What the task requires:
Exactly as written, return every line of the data below apart from the pictures.

Supplied data:
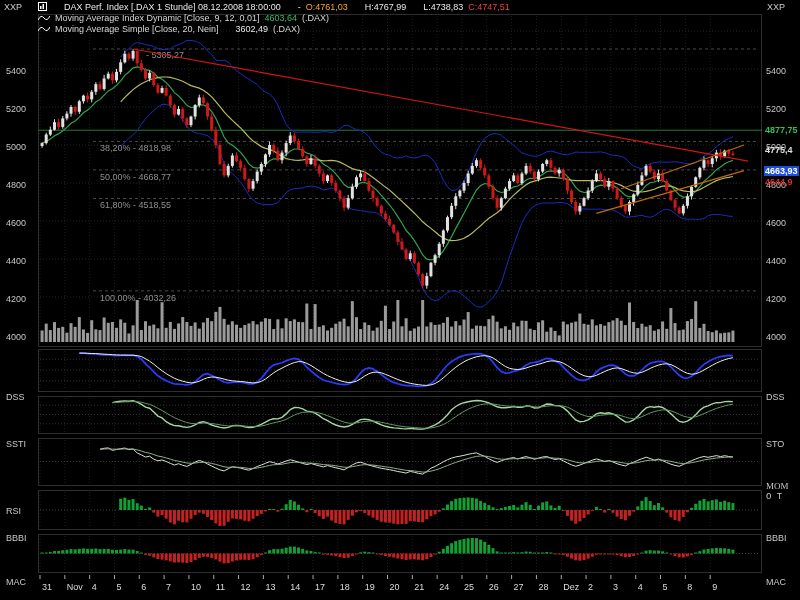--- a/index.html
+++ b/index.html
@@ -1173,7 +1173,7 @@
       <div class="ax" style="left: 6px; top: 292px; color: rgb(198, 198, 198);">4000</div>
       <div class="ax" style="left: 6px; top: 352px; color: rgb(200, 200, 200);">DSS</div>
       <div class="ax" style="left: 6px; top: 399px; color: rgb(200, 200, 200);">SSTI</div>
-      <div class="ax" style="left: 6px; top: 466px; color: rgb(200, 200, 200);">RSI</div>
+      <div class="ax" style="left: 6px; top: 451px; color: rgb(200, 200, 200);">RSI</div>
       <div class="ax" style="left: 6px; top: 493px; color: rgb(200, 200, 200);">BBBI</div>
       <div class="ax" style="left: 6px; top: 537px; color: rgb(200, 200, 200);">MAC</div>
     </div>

Result of this exercise:
--- a/index.html
+++ b/index.html
@@ -1173,7 +1173,7 @@
       <div class="ax" style="left: 6px; top: 292px; color: rgb(198, 198, 198);">4000</div>
       <div class="ax" style="left: 6px; top: 352px; color: rgb(200, 200, 200);">DSS</div>
       <div class="ax" style="left: 6px; top: 399px; color: rgb(200, 200, 200);">SSTI</div>
-      <div class="ax" style="left: 6px; top: 466px; color: rgb(200, 200, 200);">RSI</div>
+      <div class="ax" style="left: 6px; top: 451px; color: rgb(200, 200, 200);">RSI</div>
       <div class="ax" style="left: 6px; top: 493px; color: rgb(200, 200, 200);">BBBI</div>
       <div class="ax" style="left: 6px; top: 537px; color: rgb(200, 200, 200);">MAC</div>
     </div>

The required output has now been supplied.